Amazing Ros Tapestry in full view at Kilkenny Castle

Picture this: the wonderful displays of the Ros Tapestry exhibition in Kilkenny Castle.

HISTORIC Kilkenny Castle is playing host to an exhibition of the Ros Tapestry
The Office of Public Works (OPW) has provided space at the castle for the tapestries which were moved for their protection from the Tapestry Centre on the quays in New Ross, Co Wexford last year.
The temporary new home set the tapestry housed in a castle built by Isabel de Clare and William Marshal in the early 13th Century, and whose life stories are entwined in these tapestry panels.
Minister of State with responsibility for the Office of Public Works Minister Patrick O’Donovan, said: ‘This collaboration between the board of The Ros Tapestry and the OPW is a great opportunity to showcase these exquisite panels, which commemorate the Norman history of New Ross and South East Ireland.
“We should also appreciate the wonderful embroidery skills and sheer dedication of the many craftspeople who have for over 20 years worked tirelessly in bringing these characters to life.’
The Ros Tapestry exhibition, which was launched by journalist and Carlow native Olivia O’Leary earlier this month, has drawn in thread the story of the Normans and their arrival in the south east and the consequent development of the dynamic port of Ros is depicted in a series of fifteen large striking embroidered panels.
The Ros Tapestry project is the thinking of Rev.

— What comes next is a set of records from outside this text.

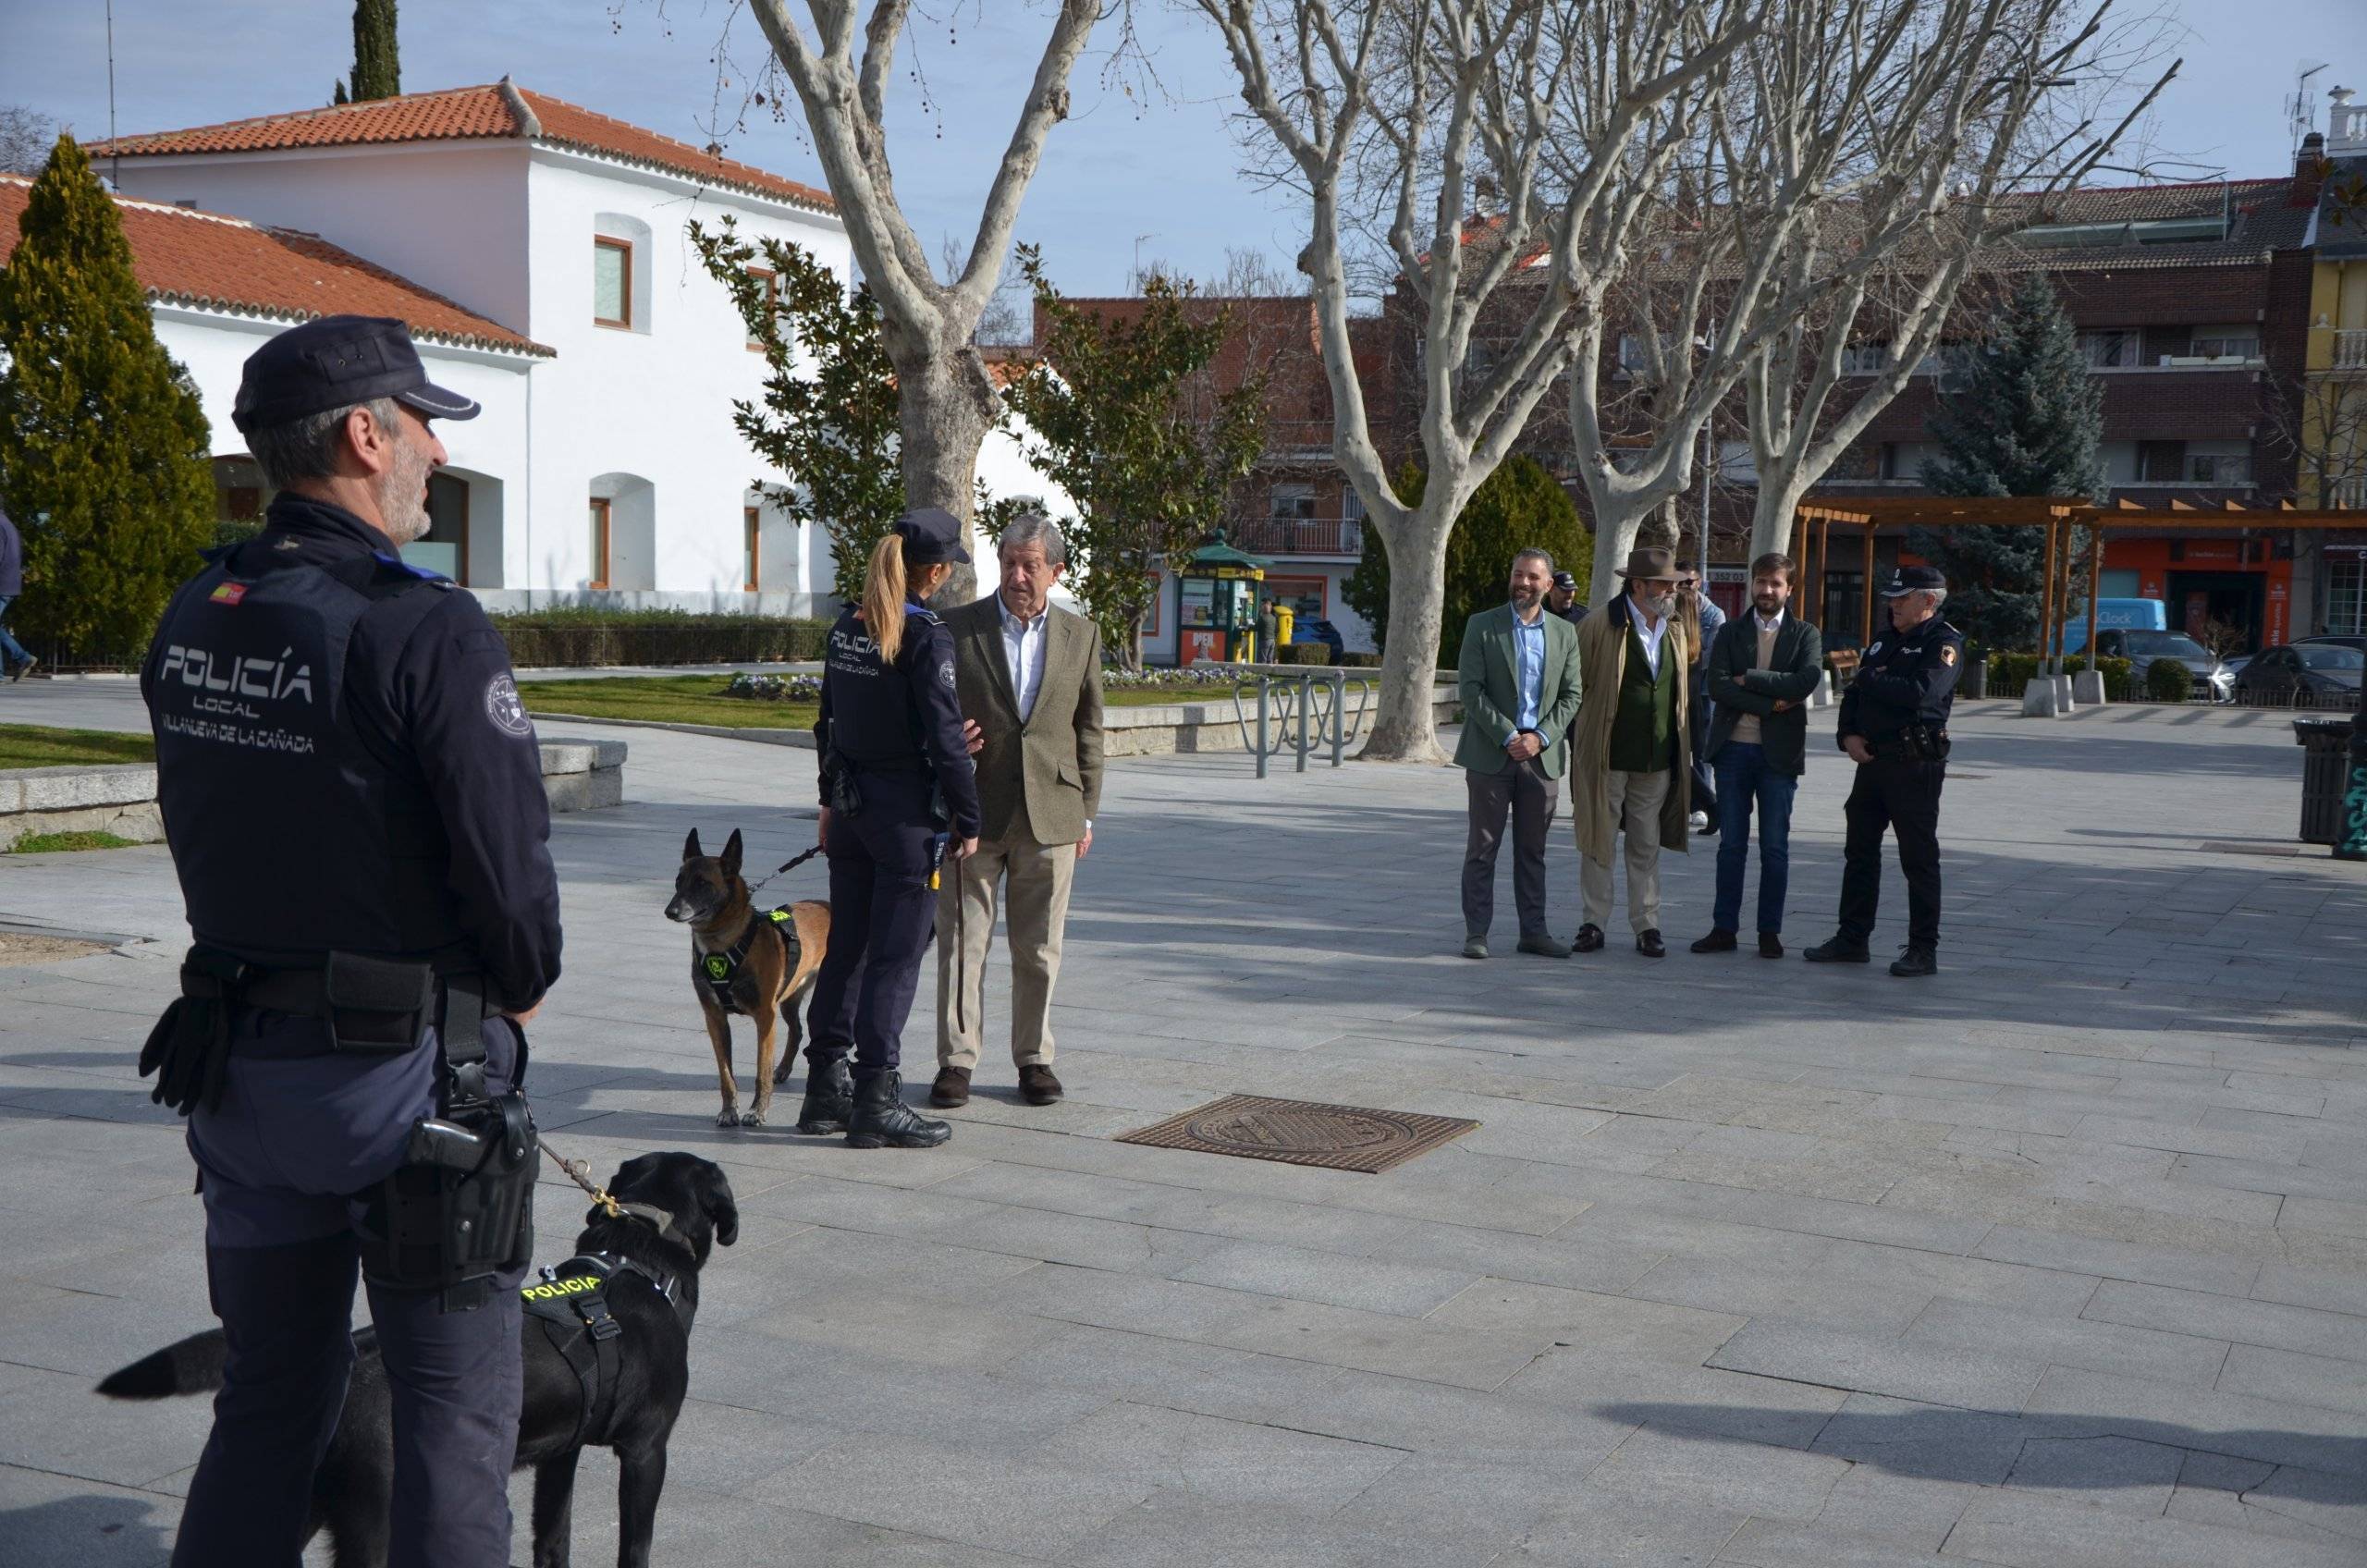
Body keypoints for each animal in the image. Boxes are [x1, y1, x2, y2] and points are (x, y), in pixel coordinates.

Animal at [96, 1156, 733, 1568]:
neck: (638, 1254)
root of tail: (351, 1362)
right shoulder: (647, 1452)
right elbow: (635, 1548)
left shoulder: (561, 1455)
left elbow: (554, 1541)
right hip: (375, 1514)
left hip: (303, 1496)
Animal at [667, 833, 833, 1132]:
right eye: (679, 880)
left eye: (702, 883)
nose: (670, 911)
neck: (723, 943)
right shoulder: (715, 1018)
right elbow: (726, 1075)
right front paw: (728, 1111)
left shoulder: (765, 1018)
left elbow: (760, 1072)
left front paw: (757, 1111)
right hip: (789, 999)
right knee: (797, 1030)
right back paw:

Paul Mooney of St Mary’s Church, New Ross, who was inspired by the famous Bayeux Tapestry in France. He conceived the idea of creating a series of tapestries to commemorate the Norman history of New Ross and South East Ireland.
The first tapestry was completed in 2002 and to date 14 of the 15 tapestries are finished. The final one is being stitched in Kilkenny and is nearing completion.
Volunteers throughout the country have done all the stitching, with well over 150 stitchers contributing, working both at home and in local venues. Each tapestry is embroidered on to Jacobean linen twill fabric with woollen thread using a multitude of different stitches, such as ‘Long and Short’, ‘French knots’ and ‘Bullion knots’.
It takes about an hour to stitch one square inch and can take anything from three to seven years to complete a panel.
Mary Lou O’Kennedy from the board of The Ros Tapestry said: ‘We are delighted to partner with the OPW who have created a stunning display of the Tapestry in the wonderful surroundings of Kilkenny Castle. This exhibition will bring the extraordinary work of its creators and stitchers to a wider national and international audience which we hope will continue when it returns to its permanent home in the Norman Centre, currently under development in New Ross.”
The tapestries can be viewed at The Gallery, Kilkenny Castle, up until September 2023, from 9:30 am till 5:30 pm daily (last admission 5 pm).

The story of this community project …

THE Ros Tapestry Project is a major community arts and history project centred on New Ross. The project is dedicated to producing a tapestry a in 15 panels which tells the story of the coming of the Normans the to Ireland in the 12th century and the foundation of the port and town of New Ross at the beginning of the 13th century.
Each tapestry panel is approximately four and a half feet deep (1.5m) by six feet (1.8m) wide and tells of a unique aspect of the epic story. Six panels were finished for an Exhibition in 2007 and a further nine panels are now (2020) completed.
The project began in May 1998 with an idea to make a tapestry telling the story of the coming of the Normans to Ireland in tapestry form and to hang this tapestry in the historic St Mary’s Church of Ireland Church in New Ross.
The idea originated with the Rector of the Church, Reverend Paul Mooney, who then consulted with Alexis Bernstorff, an art historian and professional in the field of tapestry and fabric restoration.
Throughout the summer of 1998, Dr. Mooney and Alexis Bernstorff consulted with local artist Ms. Reiltin Murphy to create a visualisation of how the tapestry could be best displayed in the Church of Ireland parish church.
At that time the focus of the tapestry widened from the story of the Norman expansion into Ireland in the latter part of the 12th century to include the founding of the port and town of New Ross at the beginning of the 13th century.
A provisional list of 15 themes for tapestry panels was outlined, as well as the measurements for the panels to be hung from the gallery of the late Georgian, early 19th-century church.
Countess Ann Griffin Bernstorff, professional artist and mother of Alexis Bernstorff, was approached to consider designing the tapestry and offered to paint the cartoons for the fifteen panels. Countess Bernstorff began with some experimental pieces in the Autumn of 1998 and a draft plan for the project was produced and circulated at that time.